S9, Male, profile, showing green
S4, Male, ventral
|Class:||Animals (Animalia) - Jointed Legs (Arthropoda) - Insects (Insecta)|
|Order:||Butterflies & Moths (Lepidoptera)|
|Family:||Geometer (:Geometridae Larentiinae)|
|Species:||Wattle Looper (Phrissogonus laticostata)|
|This Photo:||S4, Male, costal tuft|
|Other name:||Apple Looper|
EXTRA - Photo Specific Information:
I find this a very interesting photo as it shows so many things. The main object was to show a close up of one of the costal tufts on the males forewing.
However, also note the thickness of the scales. Moths only have scales, no hair, yet some of the scales shown here are as thin as hairs. Hence hair like scales.
Then the scales on the wings show a close up of how the patterns are made. You can see how a worn moth (ie lost scales) looses it's patterns as well.

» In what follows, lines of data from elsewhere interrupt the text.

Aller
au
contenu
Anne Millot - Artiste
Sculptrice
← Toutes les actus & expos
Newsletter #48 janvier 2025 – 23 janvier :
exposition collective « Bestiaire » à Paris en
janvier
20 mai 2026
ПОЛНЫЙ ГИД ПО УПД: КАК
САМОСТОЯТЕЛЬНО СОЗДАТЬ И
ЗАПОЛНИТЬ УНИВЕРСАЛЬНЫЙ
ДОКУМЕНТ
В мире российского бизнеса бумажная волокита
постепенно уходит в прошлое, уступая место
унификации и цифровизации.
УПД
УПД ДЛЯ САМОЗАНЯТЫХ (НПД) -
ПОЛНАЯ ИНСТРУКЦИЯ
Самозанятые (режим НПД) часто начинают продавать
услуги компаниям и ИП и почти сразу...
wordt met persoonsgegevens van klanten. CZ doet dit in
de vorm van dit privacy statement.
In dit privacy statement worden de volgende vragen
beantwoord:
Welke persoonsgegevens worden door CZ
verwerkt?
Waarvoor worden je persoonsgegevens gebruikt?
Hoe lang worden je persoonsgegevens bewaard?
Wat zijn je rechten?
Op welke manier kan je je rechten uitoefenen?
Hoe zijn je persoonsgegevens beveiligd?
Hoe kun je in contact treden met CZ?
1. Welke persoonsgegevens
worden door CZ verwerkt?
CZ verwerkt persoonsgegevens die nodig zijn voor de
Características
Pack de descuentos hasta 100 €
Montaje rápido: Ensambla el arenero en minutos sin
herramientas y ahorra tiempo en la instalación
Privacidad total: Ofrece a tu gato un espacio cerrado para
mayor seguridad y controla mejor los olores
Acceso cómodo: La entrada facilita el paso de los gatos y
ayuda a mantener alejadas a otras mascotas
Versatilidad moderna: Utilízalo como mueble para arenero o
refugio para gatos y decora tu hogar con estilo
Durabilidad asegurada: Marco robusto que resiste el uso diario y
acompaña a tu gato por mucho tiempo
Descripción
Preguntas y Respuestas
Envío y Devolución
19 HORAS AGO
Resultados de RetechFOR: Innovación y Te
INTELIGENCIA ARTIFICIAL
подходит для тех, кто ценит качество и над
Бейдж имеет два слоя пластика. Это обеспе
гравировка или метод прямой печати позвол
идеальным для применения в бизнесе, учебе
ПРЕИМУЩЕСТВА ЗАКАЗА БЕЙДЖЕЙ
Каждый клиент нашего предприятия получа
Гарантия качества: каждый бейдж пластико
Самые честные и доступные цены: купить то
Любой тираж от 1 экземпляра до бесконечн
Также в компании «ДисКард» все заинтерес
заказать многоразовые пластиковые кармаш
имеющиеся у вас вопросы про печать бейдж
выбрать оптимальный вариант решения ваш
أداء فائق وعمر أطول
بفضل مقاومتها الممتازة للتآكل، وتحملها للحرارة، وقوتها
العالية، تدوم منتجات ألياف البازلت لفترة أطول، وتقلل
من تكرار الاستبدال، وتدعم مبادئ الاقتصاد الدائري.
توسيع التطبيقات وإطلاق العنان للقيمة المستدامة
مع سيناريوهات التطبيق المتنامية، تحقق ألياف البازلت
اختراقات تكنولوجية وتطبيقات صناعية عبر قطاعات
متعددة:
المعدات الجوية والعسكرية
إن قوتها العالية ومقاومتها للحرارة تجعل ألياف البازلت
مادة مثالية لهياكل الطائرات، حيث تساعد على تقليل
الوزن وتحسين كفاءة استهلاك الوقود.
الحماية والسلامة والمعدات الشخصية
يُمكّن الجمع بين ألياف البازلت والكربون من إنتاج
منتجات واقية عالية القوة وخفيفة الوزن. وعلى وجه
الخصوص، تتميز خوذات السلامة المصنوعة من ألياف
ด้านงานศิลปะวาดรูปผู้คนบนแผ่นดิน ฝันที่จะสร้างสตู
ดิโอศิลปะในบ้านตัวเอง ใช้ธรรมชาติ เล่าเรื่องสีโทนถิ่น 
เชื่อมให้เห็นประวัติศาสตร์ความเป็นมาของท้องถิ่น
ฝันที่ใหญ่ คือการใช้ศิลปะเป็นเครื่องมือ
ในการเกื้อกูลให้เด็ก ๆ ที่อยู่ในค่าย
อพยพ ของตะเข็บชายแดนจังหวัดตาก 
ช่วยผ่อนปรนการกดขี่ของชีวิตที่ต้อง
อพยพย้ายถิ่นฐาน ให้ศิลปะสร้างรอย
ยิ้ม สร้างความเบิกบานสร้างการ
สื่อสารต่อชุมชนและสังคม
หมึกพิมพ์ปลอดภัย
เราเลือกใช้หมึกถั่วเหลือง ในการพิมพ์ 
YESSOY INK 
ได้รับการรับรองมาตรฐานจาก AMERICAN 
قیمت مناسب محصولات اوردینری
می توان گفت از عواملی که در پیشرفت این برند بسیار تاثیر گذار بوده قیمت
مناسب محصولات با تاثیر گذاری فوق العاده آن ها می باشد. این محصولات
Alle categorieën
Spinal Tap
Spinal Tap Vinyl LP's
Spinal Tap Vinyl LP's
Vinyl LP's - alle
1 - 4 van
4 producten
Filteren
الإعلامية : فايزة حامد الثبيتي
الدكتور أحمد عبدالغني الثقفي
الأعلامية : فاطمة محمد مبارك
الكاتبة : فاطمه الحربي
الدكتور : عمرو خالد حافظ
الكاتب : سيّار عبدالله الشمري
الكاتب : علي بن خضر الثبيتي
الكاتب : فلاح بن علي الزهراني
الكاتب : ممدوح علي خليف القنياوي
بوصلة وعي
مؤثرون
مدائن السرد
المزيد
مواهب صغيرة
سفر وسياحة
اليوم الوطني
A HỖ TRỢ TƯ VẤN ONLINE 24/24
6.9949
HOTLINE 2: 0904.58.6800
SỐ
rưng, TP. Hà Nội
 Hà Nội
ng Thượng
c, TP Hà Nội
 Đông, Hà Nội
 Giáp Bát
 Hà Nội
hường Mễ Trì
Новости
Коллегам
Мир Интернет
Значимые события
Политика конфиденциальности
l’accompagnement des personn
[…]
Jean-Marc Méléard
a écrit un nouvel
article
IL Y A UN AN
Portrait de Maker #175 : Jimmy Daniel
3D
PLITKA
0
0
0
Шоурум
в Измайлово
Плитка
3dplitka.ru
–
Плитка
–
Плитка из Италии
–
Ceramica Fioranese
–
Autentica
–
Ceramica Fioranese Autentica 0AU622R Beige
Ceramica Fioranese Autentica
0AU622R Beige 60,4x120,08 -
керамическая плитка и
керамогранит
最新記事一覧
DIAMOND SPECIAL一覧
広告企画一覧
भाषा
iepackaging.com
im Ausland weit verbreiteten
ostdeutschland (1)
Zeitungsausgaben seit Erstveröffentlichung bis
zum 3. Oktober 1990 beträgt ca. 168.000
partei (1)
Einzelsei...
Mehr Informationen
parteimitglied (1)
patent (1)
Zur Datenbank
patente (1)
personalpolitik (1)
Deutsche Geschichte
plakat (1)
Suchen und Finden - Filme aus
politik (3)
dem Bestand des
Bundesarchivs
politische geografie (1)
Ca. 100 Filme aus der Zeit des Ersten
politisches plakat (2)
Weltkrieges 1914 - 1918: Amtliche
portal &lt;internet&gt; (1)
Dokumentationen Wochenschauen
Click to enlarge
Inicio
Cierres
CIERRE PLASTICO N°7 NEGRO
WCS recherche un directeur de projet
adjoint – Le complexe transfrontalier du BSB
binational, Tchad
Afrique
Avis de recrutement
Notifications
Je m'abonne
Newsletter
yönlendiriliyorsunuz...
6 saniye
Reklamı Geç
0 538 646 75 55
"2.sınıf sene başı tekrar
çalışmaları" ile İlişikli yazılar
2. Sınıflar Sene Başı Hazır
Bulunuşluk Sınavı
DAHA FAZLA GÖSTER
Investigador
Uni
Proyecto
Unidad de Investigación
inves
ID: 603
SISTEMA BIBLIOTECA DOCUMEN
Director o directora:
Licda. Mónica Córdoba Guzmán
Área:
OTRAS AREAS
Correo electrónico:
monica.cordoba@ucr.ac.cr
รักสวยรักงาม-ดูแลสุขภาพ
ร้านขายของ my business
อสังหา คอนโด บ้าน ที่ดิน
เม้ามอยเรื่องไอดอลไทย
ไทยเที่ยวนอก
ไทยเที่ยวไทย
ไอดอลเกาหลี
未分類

General Species Information:
Found on Ellura (in the Murray Mallee) & in the Adelaide Hills
About 7mm body & head, about 20mm wingspan
Males are easily identified by the costal wing tufts (tufts on the front of the open wing).
Both males & females have very scaloped bodies when viewed in profile. It helps confirm female id, but makes it hard to get dorsal shots fully in focus as the body is considerably higher than the wings.
They often sit upside down; some photo's here have been rotated to make it easier to compare with other moths.
Some moths, like this can be quite variable. It's unusual for us to find green colours on anything at Ellura, however, specimen 9 was the only one found at Ellura with some green in it; compared with Adelaide Hills specimens we found.
NB: the very different body shapes between the 2 male ventral shots. Normally we would consider this a sign of gender variation, but it just goes to show you have to be careful of what one assumes. We have seen similar bloating in moths that have been drowning in puddles, etc.
Primarily October sightings, with a couple around New Year.